E There Will Be Blood foi mesmo o filme do ano, pelo menos para mim.
Ver Javier Bardem carregar o filme às costas é um deleite para a vista, coisa que ambos os Cohen muito lhe devem ter agradecido. Isso e o ainda low profile de Paul Thomas Anderson que fica assim na calha para uma próxima grande obra que lhe valha finalmente estatuto para reconhecimento. O Paul que não desista, pois a Scorsese custou uma vida de trabalho…
Da noite de domingo ficam meia dúzia de ideias interessantes, e que, à excepção do galardão para melhor actriz secundária, todos os galardões estavam há muito reservados para aquelas que foram as interpretações do ano.

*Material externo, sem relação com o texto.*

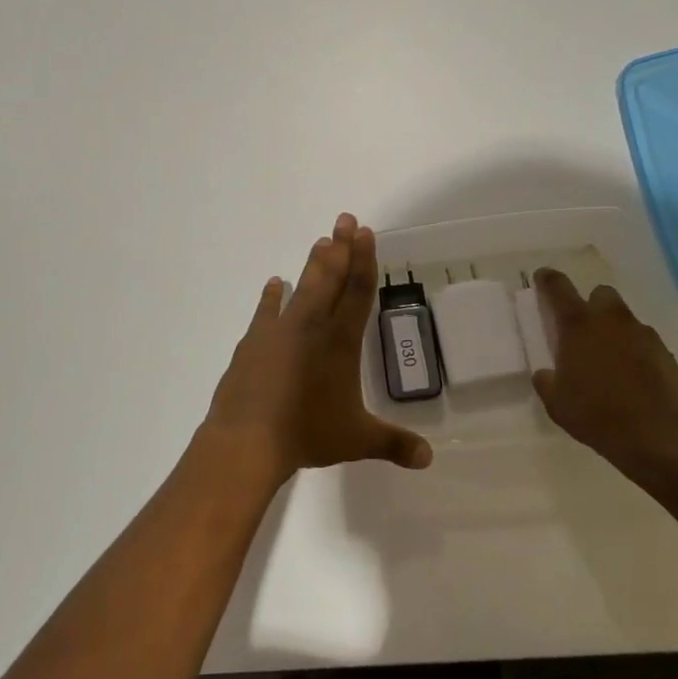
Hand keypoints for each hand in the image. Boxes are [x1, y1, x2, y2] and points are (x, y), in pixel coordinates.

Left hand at [203, 213, 433, 488]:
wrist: (248, 438)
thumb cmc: (307, 434)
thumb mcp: (356, 440)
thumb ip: (393, 443)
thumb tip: (429, 459)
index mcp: (341, 342)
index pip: (359, 292)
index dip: (365, 261)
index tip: (367, 233)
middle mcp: (312, 326)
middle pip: (331, 278)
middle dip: (341, 248)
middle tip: (345, 219)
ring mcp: (280, 330)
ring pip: (302, 287)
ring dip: (313, 263)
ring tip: (320, 240)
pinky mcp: (254, 341)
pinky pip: (266, 310)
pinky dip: (272, 295)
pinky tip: (275, 282)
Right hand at [529, 269, 677, 481]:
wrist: (658, 435)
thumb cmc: (597, 415)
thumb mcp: (557, 403)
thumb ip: (547, 380)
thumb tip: (547, 373)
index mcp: (578, 325)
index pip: (558, 287)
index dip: (547, 279)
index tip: (542, 278)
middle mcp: (610, 320)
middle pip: (600, 294)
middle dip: (592, 305)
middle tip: (584, 329)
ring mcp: (641, 334)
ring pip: (624, 319)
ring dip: (614, 330)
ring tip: (610, 360)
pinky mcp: (665, 352)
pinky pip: (644, 342)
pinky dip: (635, 351)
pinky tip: (632, 377)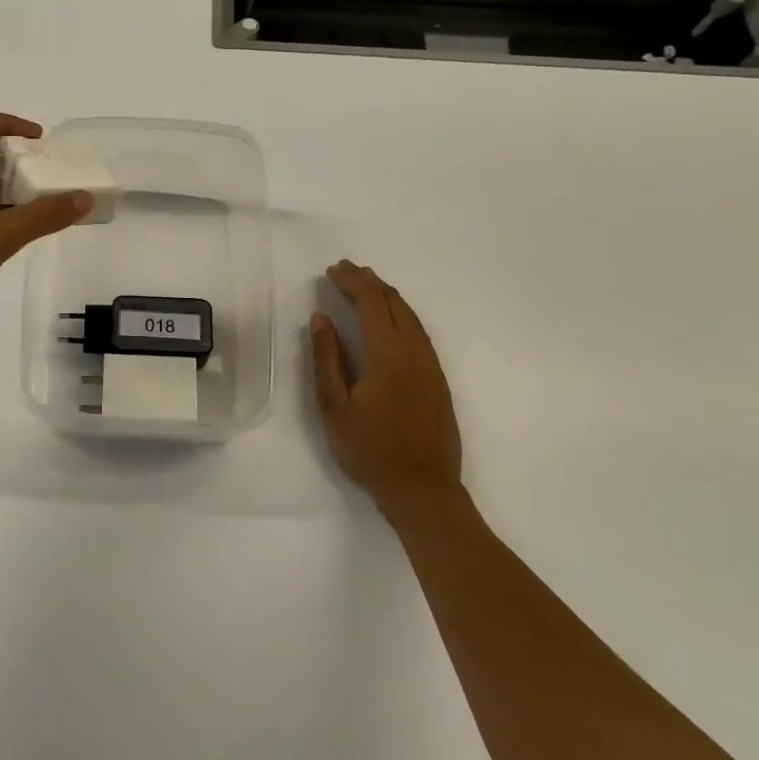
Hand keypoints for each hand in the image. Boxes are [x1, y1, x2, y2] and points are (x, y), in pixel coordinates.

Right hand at [309, 260, 462, 508]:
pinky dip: (400, 313)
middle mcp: (415, 352)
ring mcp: (431, 366)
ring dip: (387, 295)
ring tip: (366, 284)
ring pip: (410, 316)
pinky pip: (419, 332)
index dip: (352, 282)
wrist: (423, 490)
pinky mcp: (438, 380)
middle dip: (370, 281)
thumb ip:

E nesse sentido existiram, mão à palmatória, dois senhores que se sentaram em lugar à mesma altura, pois dissecando com precisão No Country for Old Man e There Will be Blood, tanto Bardem como Day-Lewis fazem papelaços para recordar durante os próximos anos.
Para concluir, foi sem duvida a cerimónia mais competitiva dos últimos anos, com 5 filmes de alto calibre, e com isso ganhamos todos.